(INSTRUCTIONS)
1. In the classifier description, translate this sentence into Spanish: "We ignore unlabeled entries when constructing a model."
2. According to the classifier description, how many labeled articles make up the training data?
3. Retype the passage of the classifier description that opens with the words containing "- Each article" and closes with "10 positive submissions.".

(EXCERPT TO READ)
>> Start

- This program classifies legal issues into a binary value for each National Subject Matter Index (NSMI). (https://nsmi.lsntap.org/browse-v2) "Category" means 20 indexes. "Class" means sub categories under the category.
- Train Data: 2777 labeled articles from https://spot.suffolklitlab.org/data/2019-12-06_95p-confidence_binary.csv
- Test Data: 900,000 submissions from reddit.com/r/legaladvice using subreddit downloader(https://github.com/heeh/subreddit_downloader/blob/master/stream_downloader.py)
- Each article has a binary value(0 or 1) that indicates if this article is related to a specific legal class.
- We ignore unlabeled entries when constructing a model.
- Among 100+ classes from NSMI-v2, we extracted 36 classes which has more than 10 positive submissions.
- After getting the classifier, we chose 16 classes that has reasonable recall.
- First, the program converts each text into an tf-idf vector.
- After getting the vectors, we apply sklearn LogisticRegression model with L1 loss.
- We predict the model with 10-fold cross-validation.
- We apply the classifier to the 900,000 submissions on reddit data.
- The classifier produces hard and soft labels.
- We get the final prevalence using freq-e (https://github.com/slanglab/freq-e)

>> End

Dataset items:

>> Start

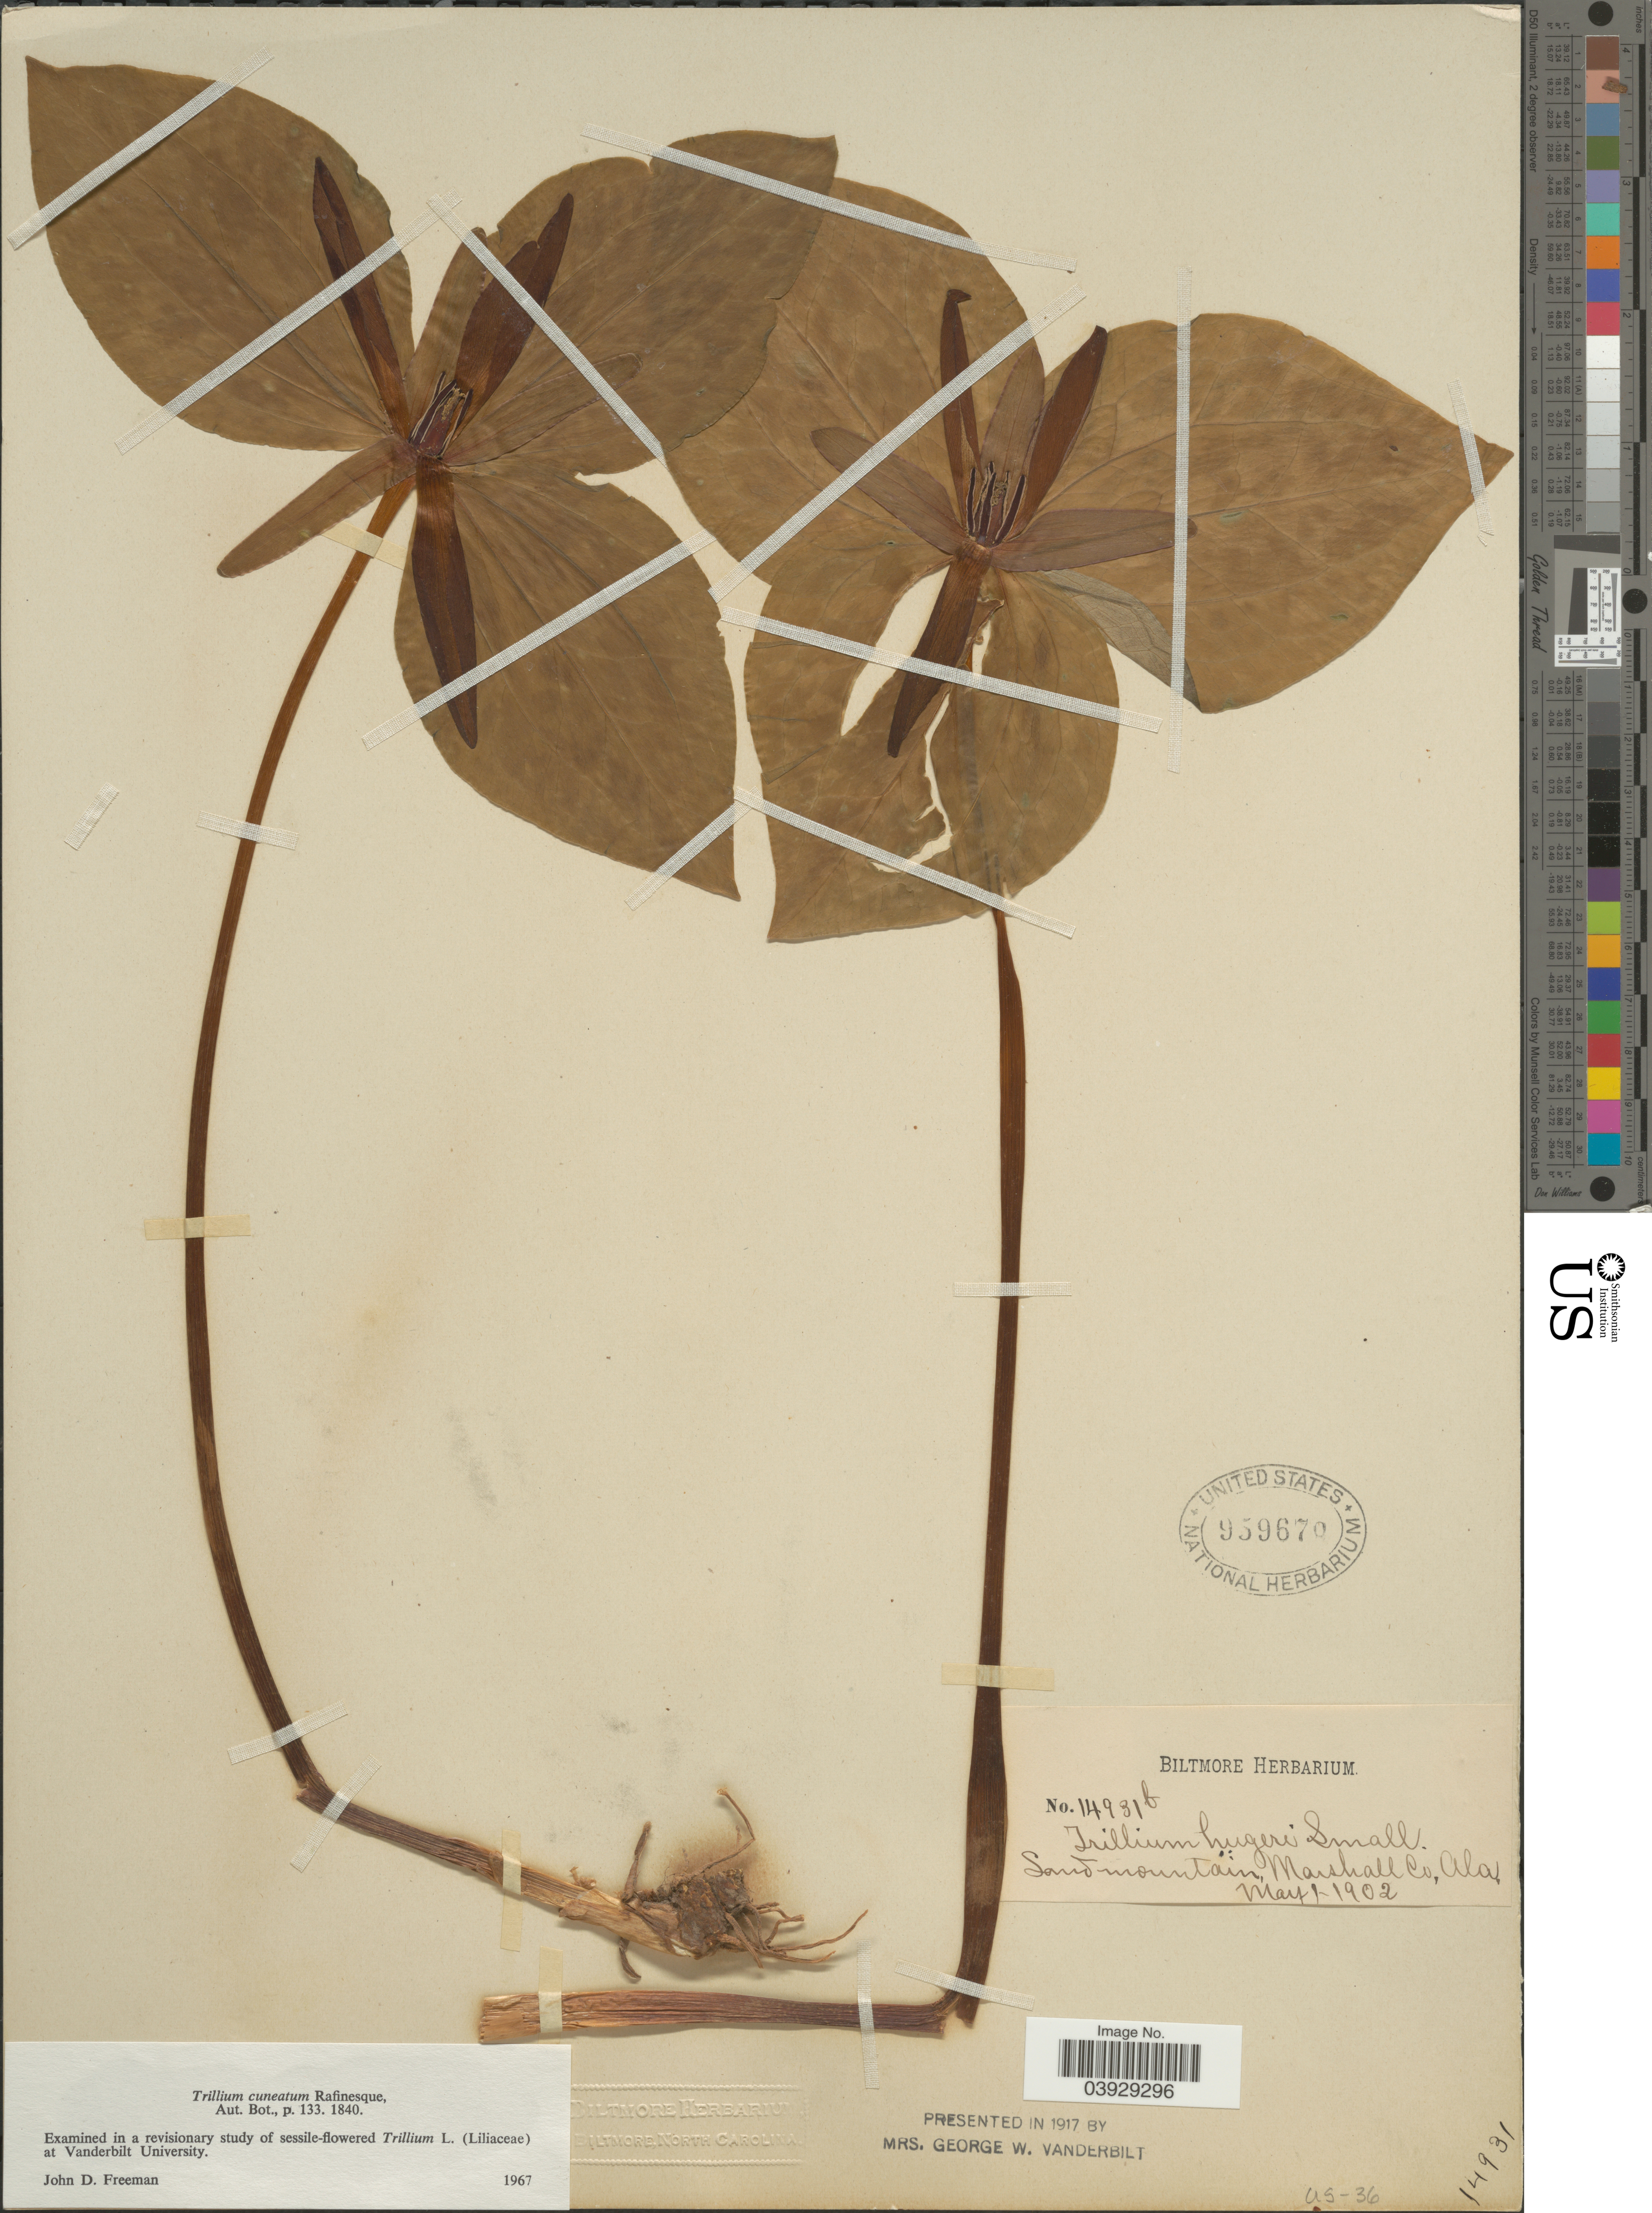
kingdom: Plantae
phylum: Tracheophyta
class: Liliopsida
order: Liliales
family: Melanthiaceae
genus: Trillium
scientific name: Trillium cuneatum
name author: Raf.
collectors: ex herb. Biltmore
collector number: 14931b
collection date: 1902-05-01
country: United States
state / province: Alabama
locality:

>> End

(PER-TASK OUTPUTS)
1. Ignoramos las entradas sin etiquetar al construir un modelo.

2. 2777 labeled articles.

3.
- Each article has a binary value(0 or 1) that indicates if this article is related to a specific legal class.
- We ignore unlabeled entries when constructing a model.
- Among 100+ classes from NSMI-v2, we extracted 36 classes which has more than 10 positive submissions.